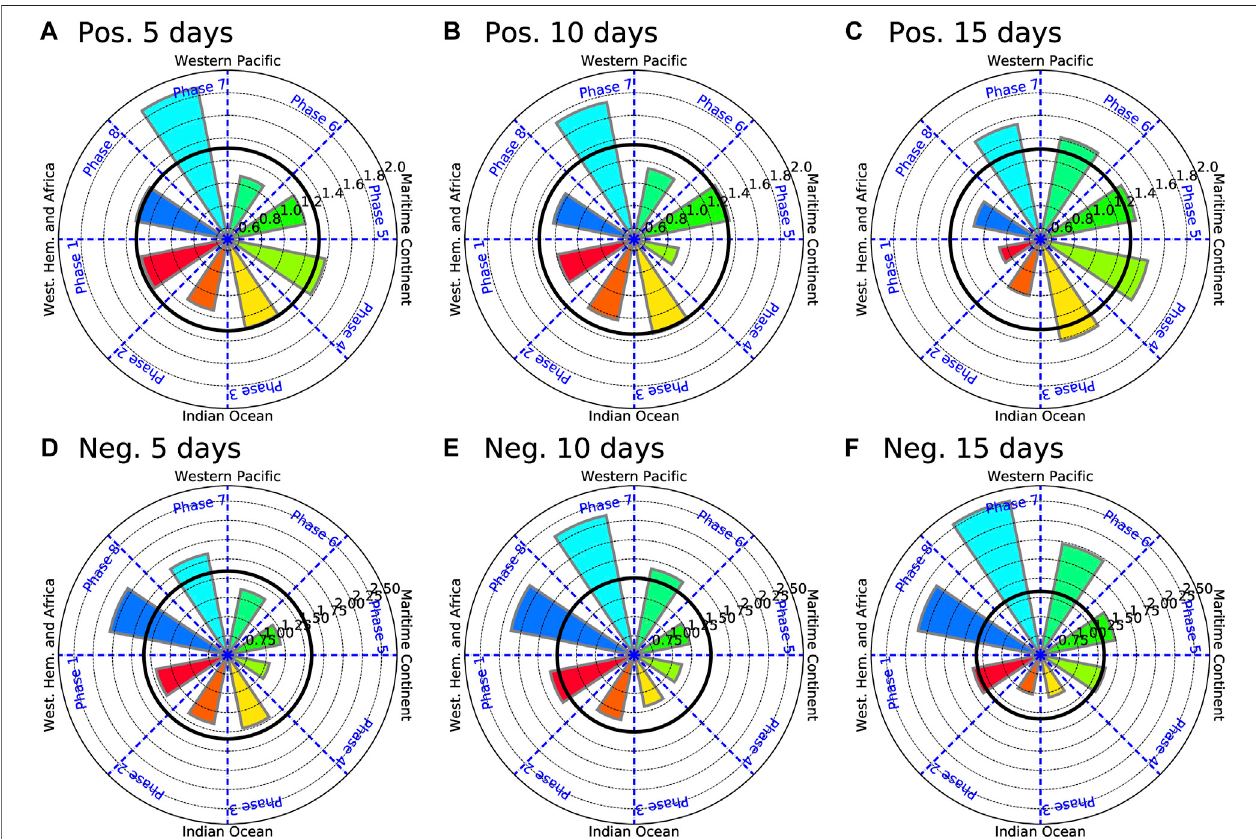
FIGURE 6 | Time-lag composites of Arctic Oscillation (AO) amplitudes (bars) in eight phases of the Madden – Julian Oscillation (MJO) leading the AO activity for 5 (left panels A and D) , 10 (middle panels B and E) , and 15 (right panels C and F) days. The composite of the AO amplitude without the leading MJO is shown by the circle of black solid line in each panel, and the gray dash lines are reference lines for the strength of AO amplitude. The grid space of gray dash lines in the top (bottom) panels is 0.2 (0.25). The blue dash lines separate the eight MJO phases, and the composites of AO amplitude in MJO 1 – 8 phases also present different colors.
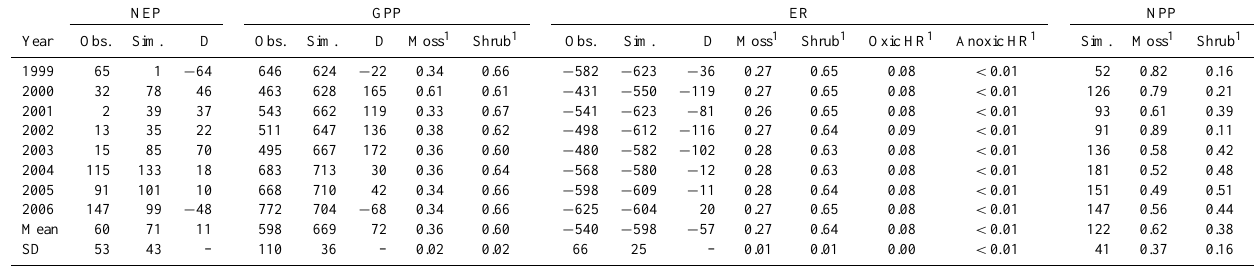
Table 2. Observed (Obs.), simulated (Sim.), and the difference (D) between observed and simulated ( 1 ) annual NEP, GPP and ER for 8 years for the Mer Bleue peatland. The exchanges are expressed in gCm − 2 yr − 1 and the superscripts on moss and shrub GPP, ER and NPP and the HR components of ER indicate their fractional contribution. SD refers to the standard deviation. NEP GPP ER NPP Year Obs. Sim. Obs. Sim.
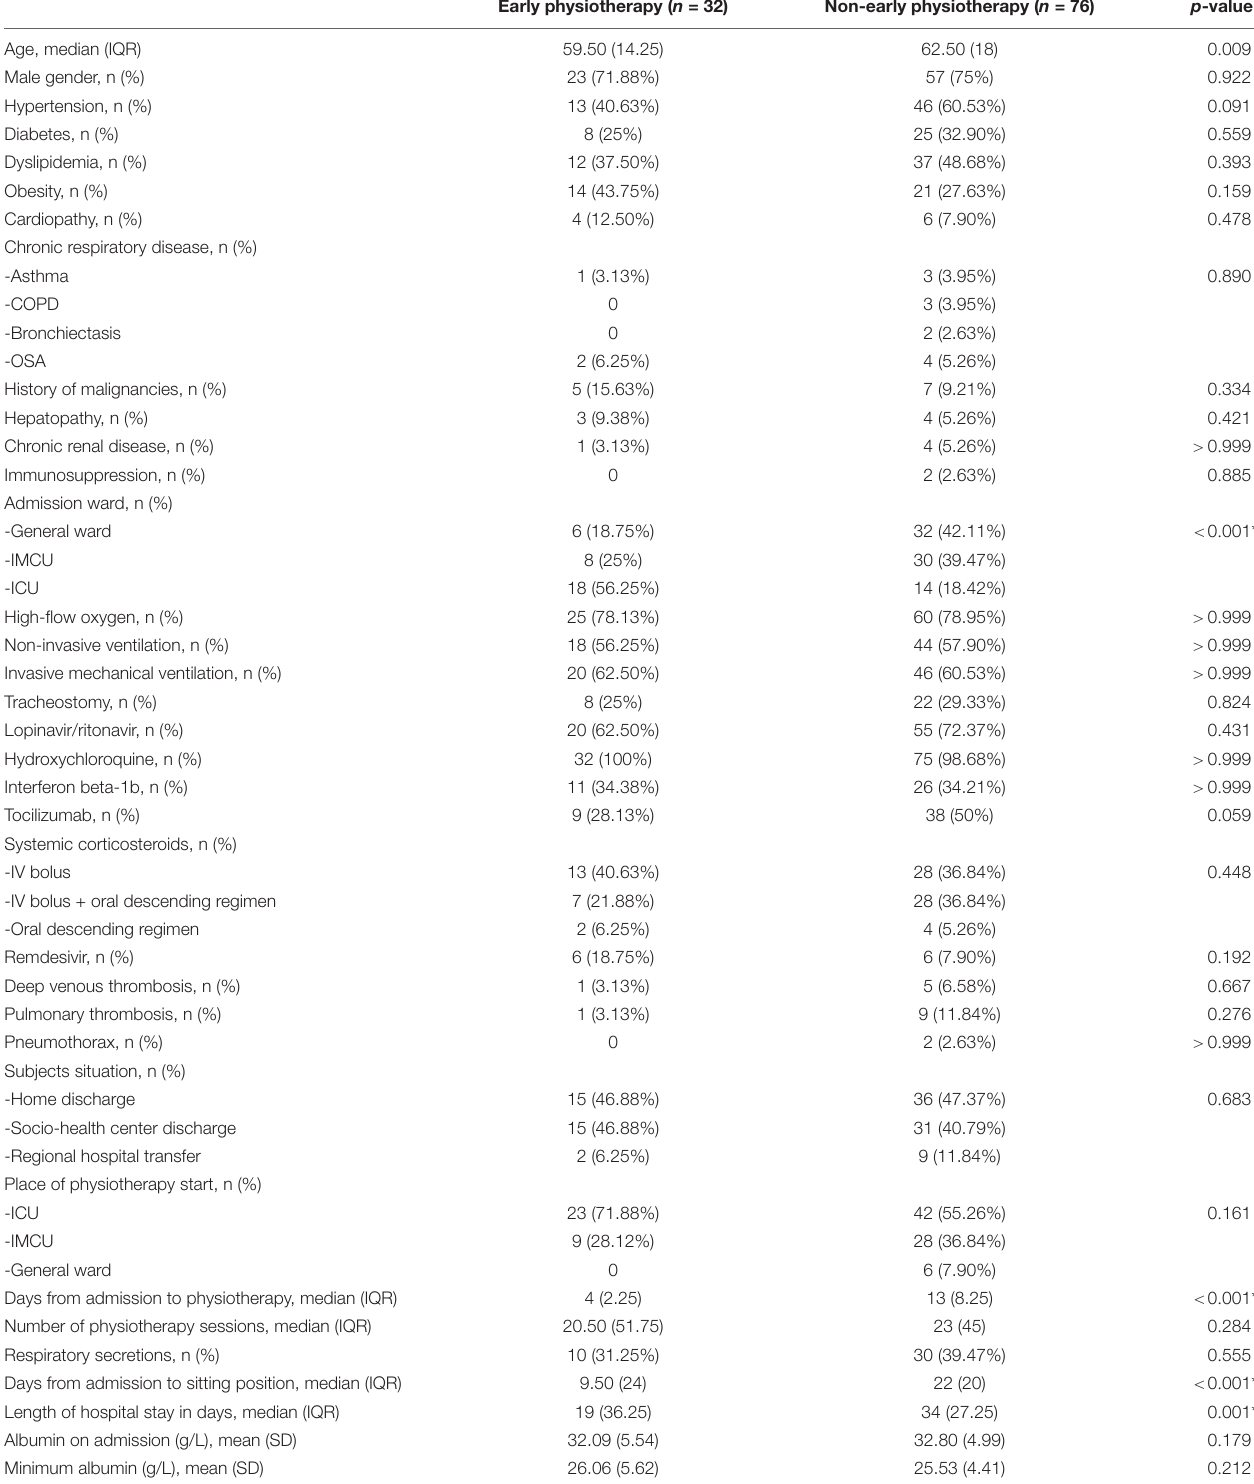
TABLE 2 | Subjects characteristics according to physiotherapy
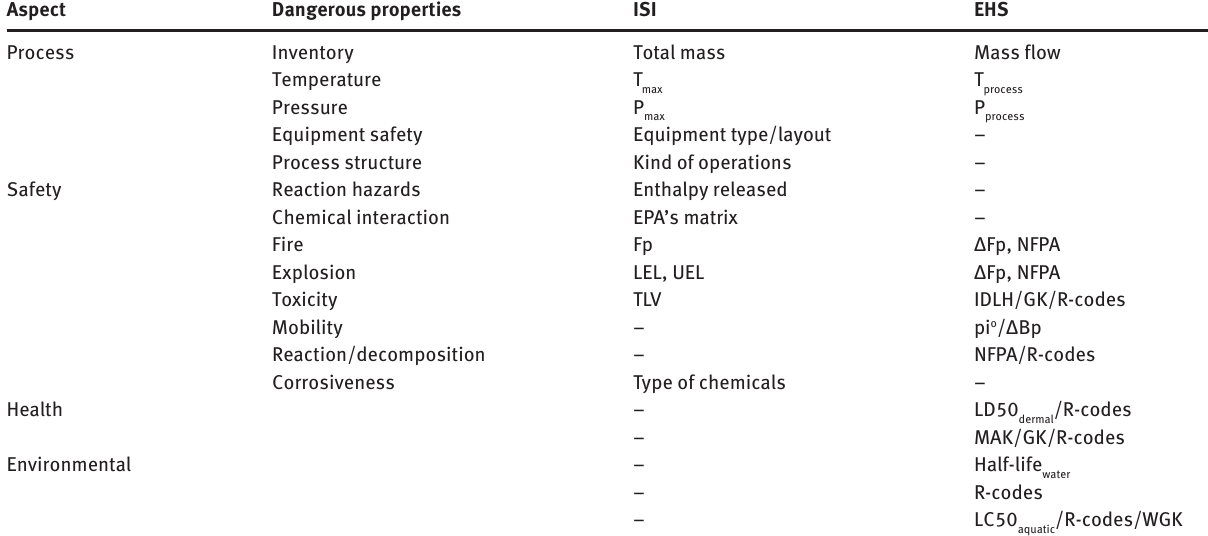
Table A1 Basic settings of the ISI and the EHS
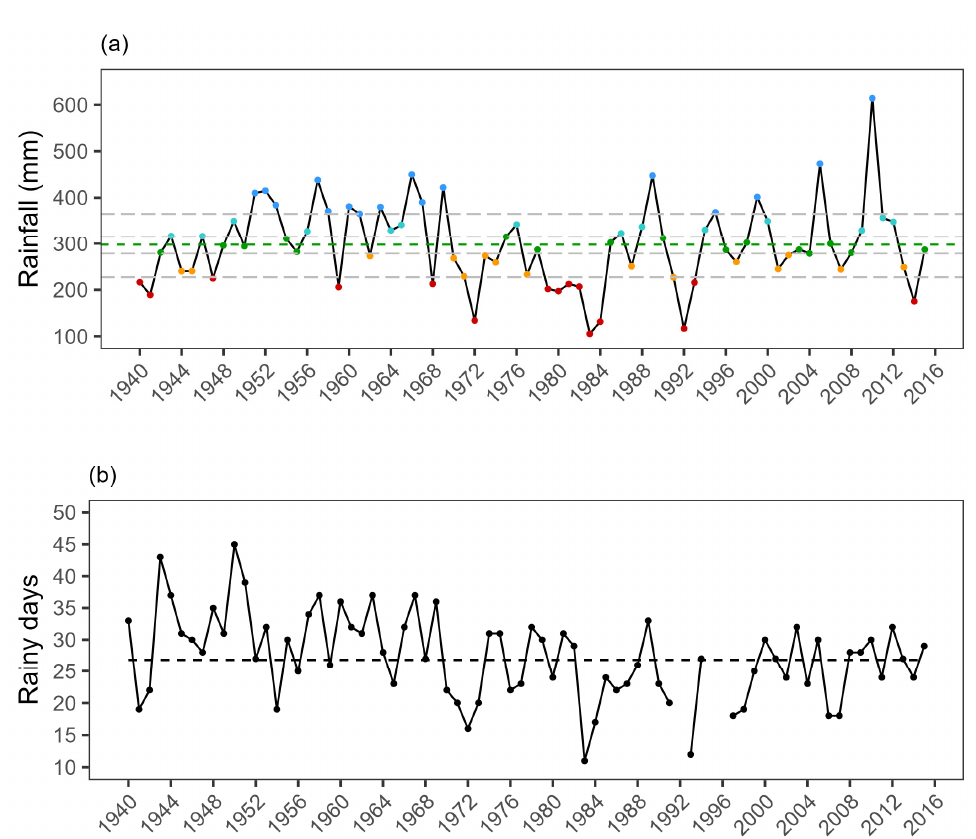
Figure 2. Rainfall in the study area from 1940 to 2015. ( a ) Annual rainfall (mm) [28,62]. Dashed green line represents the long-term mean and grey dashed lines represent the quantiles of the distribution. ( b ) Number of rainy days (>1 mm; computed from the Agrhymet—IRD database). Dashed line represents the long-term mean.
# # # #
## Task goal
Images are to be excluded, and each record above written out word for word.

## Answer box
FIGURE 6 | Time-lag composites of Arctic Oscillation (AO) amplitudes (bars) in eight phases of the Madden – Julian Oscillation (MJO) leading the AO activity for 5 (left panels A and D) , 10 (middle panels B and E) , and 15 (right panels C and F) days. The composite of the AO amplitude without the leading MJO is shown by the circle of black solid line in each panel, and the gray dash lines are reference lines for the strength of AO amplitude. The grid space of gray dash lines in the top (bottom) panels is 0.2 (0.25). The blue dash lines separate the eight MJO phases, and the composites of AO amplitude in MJO 1 – 8 phases also present different colors.
Table 2. Observed (Obs.), simulated (Sim.), and the difference (D) between observed and simulated ( 1 ) annual NEP, GPP and ER for 8 years for the Mer Bleue peatland. The exchanges are expressed in gCm − 2 yr − 1 and the superscripts on moss and shrub GPP, ER and NPP and the HR components of ER indicate their fractional contribution. SD refers to the standard deviation. NEP GPP ER NPP Year Obs. Sim. Obs. Sim.
TABLE 2 | Subjects characteristics according to physiotherapy
Table A1 Basic settings of the ISI and the EHS
Figure 2. Rainfall in the study area from 1940 to 2015. ( a ) Annual rainfall (mm) [28,62]. Dashed green line represents the long-term mean and grey dashed lines represent the quantiles of the distribution. ( b ) Number of rainy days (>1 mm; computed from the Agrhymet—IRD database). Dashed line represents the long-term mean.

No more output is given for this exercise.